Naturally, Georgia does not have a NATO MAP and it is unlikely the action plan will be given in future. Yes, the bloc promises to provide support, joint programs are underway. But these are more like consolation prizes to Tbilisi, not the signs of active cooperation with Brussels.
That is why partnership in semi-mythic Western European Union is like a balm for sad heart, the best of what there is.
Why is the union semi-mythic? - one might ask. Let's begin with the fact that the union emerged in mid 1950s to counteract the "Soviet threat" and "revive German militarism". The group includes Belgium, Great Britain, Spain, Italy, Luxembourg, the Netherlands, Portugal, France and the FRG, as well as some states of the Eastern bloc including Baltic republics. As time went by the WEU was merged by the European Union which is natural, after all.
The most curious thing is that in April 2010 WEU member states announced union dissolution. WEU presidium agreed that the union had fulfilled its historical function. That is why a collective decision to shut down the organization was taken. Belgian FM Steven Vanackere told that the continuation of the union makes no sense in terms of the budget. And Britain's under- secretary of state for foreign affairs Chris Bryant directly said: "The Western European Union does not comply with actual reality and today's architecture of European security".
One might wonder why WEU is still staying up and displays activity. In late October a representative delegation of the union's assembly arrived in Georgia. The guests held a number of meetings in Tbilisi and it seems the decision to start partnership with the former Soviet republic was taken then. Apparently, there are two options: either Georgia will become WEU's swansong or, on the contrary, it will pour in fresh blood to the dying organization.

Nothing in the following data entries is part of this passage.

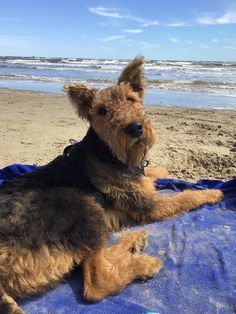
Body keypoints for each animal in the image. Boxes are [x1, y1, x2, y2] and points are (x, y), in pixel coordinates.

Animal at [0, 57, 223, 312]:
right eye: (102, 111)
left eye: (131, 99)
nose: (135, 128)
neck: (107, 152)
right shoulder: (150, 206)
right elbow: (185, 197)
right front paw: (212, 193)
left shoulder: (140, 178)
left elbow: (153, 173)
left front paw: (160, 171)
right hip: (82, 203)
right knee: (97, 282)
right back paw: (142, 265)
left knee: (97, 258)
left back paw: (132, 241)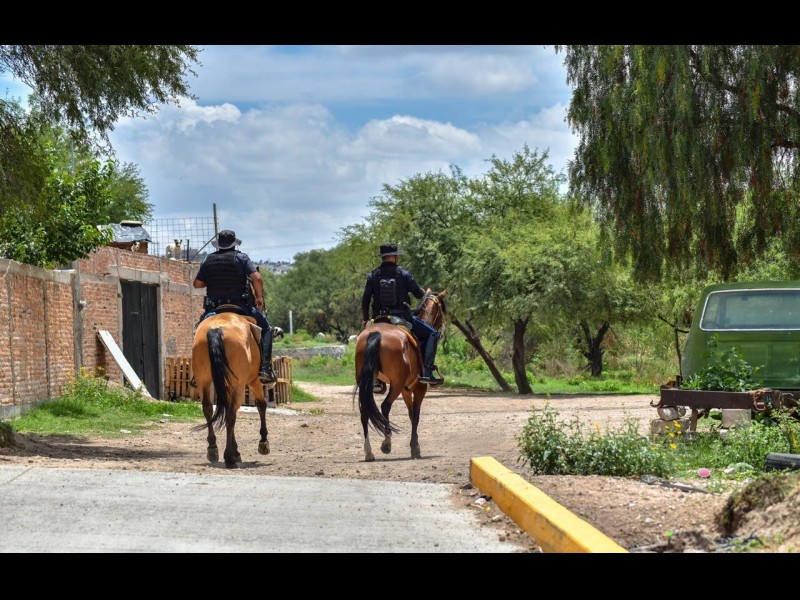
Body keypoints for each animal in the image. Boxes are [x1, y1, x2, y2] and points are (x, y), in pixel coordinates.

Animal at [191, 311, 272, 468]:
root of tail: (216, 328)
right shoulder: (255, 381)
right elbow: (261, 405)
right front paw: (263, 443)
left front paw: (236, 451)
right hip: (239, 385)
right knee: (230, 414)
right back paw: (229, 458)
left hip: (204, 381)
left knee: (208, 409)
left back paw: (213, 449)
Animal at [353, 289, 448, 462]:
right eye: (443, 310)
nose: (441, 330)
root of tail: (376, 334)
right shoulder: (418, 388)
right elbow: (415, 415)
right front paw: (415, 448)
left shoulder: (406, 389)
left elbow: (411, 414)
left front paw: (414, 446)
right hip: (396, 384)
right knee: (385, 406)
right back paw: (386, 443)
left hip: (366, 382)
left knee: (365, 411)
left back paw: (369, 452)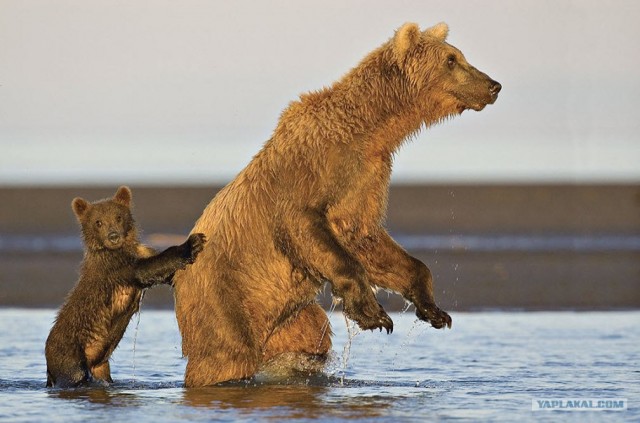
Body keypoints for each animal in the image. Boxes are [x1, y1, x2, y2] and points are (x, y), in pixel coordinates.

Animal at [174, 22, 500, 388]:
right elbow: (307, 227)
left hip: (290, 316)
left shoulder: (366, 178)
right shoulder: (311, 168)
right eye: (451, 60)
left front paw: (434, 309)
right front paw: (374, 314)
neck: (371, 131)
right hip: (223, 297)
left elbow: (367, 239)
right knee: (226, 354)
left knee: (311, 334)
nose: (493, 85)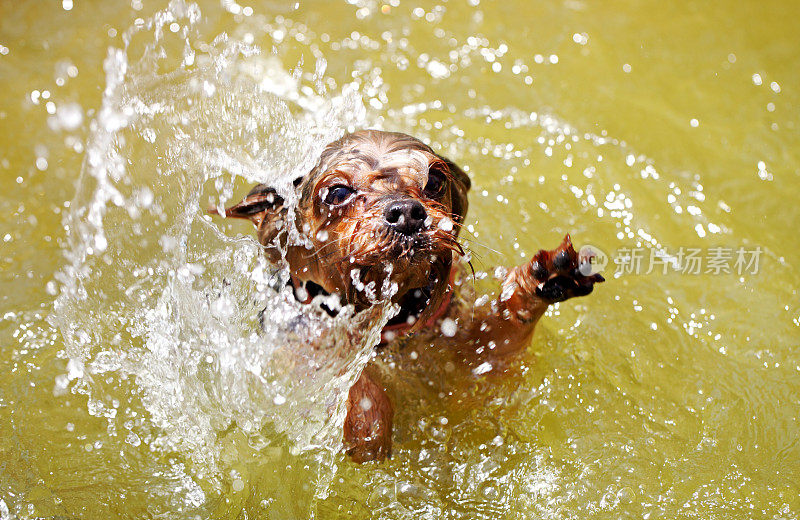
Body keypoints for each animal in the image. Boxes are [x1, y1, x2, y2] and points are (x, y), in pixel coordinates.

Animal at [212, 130, 600, 464]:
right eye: (337, 192)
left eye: (435, 180)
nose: (406, 212)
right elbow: (343, 375)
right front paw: (368, 420)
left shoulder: (477, 371)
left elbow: (502, 331)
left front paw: (546, 277)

Still, as our interlocutor Sergey Demidenko, expert at the Institute for Strategic Analysis and Evaluations thinks, Georgia will be a void contribution to the Western European Union. "I see no grounds for any integration, - the politologist thinks. - Presently all statements on Georgia's partnership with Europe look unsound since Tbilisi has absolutely nothing to offer to Brussels in political, economic or military sphere".
According to Demidenko, "partner" declarations by the republic's officials are more of a show-off in order to preserve the image of Georgia as a developing country allegedly integrated into the Western world. "The main point is that in the eyes of the world community they emphasize the West's intention to have Georgia integrated", - the expert adds. - All the more so that after 2008 Saakashvili's reputation in Europe has been ruined. Practically no Western politician doubts that Georgia unleashed the war by attacking first".
Certainly, when thinking of Sakartvelo's integration we must recall Eastern Partnership scheme proposed by Europe. As practice shows this phantom project is simply too expensive to the European Union. As for declarations about support and partnership, Tbilisi diplomats are used to hearing them. This is all they can get.